_INSTRUCTIONS FOR THE TASK_: What is needed is an exact copy of all the lines below.

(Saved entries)

* * *

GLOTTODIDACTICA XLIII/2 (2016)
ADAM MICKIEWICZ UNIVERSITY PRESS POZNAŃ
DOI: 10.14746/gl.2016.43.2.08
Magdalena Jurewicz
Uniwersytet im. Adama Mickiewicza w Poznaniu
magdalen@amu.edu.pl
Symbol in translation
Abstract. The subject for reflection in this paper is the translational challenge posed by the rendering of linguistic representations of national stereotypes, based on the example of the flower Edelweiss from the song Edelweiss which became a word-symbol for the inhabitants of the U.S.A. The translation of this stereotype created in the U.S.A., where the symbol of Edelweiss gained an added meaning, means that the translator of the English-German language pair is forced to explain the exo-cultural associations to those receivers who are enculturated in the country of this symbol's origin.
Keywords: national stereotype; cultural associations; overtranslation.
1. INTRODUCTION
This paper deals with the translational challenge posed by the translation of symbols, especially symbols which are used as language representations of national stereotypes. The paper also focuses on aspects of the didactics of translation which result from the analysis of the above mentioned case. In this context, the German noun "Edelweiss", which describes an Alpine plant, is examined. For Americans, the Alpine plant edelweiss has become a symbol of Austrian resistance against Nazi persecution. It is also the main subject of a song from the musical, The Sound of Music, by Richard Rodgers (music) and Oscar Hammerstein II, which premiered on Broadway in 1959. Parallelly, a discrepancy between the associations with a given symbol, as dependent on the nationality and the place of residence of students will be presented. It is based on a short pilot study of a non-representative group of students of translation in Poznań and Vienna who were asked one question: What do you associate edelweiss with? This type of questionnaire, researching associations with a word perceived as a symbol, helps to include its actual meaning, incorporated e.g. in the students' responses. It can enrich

* * *

_ANSWER SPACE_:
GLOTTODIDACTICA XLIII/2 (2016)
ADAM MICKIEWICZ UNIVERSITY PRESS POZNAŃ
DOI: 10.14746/gl.2016.43.2.08
Magdalena Jurewicz
Uniwersytet im. Adama Mickiewicza w Poznaniu
magdalen@amu.edu.pl
Symbol in translation
Abstract. The subject for reflection in this paper is the translational challenge posed by the rendering of linguistic representations of national stereotypes, based on the example of the flower Edelweiss from the song Edelweiss which became a word-symbol for the inhabitants of the U.S.A. The translation of this stereotype created in the U.S.A., where the symbol of Edelweiss gained an added meaning, means that the translator of the English-German language pair is forced to explain the exo-cultural associations to those receivers who are enculturated in the country of this symbol's origin.
Keywords: national stereotype; cultural associations; overtranslation.
1. INTRODUCTION
This paper deals with the translational challenge posed by the translation of symbols, especially symbols which are used as language representations of national stereotypes. The paper also focuses on aspects of the didactics of translation which result from the analysis of the above mentioned case. In this context, the German noun "Edelweiss", which describes an Alpine plant, is examined. For Americans, the Alpine plant edelweiss has become a symbol of Austrian resistance against Nazi persecution. It is also the main subject of a song from the musical, The Sound of Music, by Richard Rodgers (music) and Oscar Hammerstein II, which premiered on Broadway in 1959. Parallelly, a discrepancy between the associations with a given symbol, as dependent on the nationality and the place of residence of students will be presented. It is based on a short pilot study of a non-representative group of students of translation in Poznań and Vienna who were asked one question: What do you associate edelweiss with? This type of questionnaire, researching associations with a word perceived as a symbol, helps to include its actual meaning, incorporated e.g. in the students' responses. It can enrich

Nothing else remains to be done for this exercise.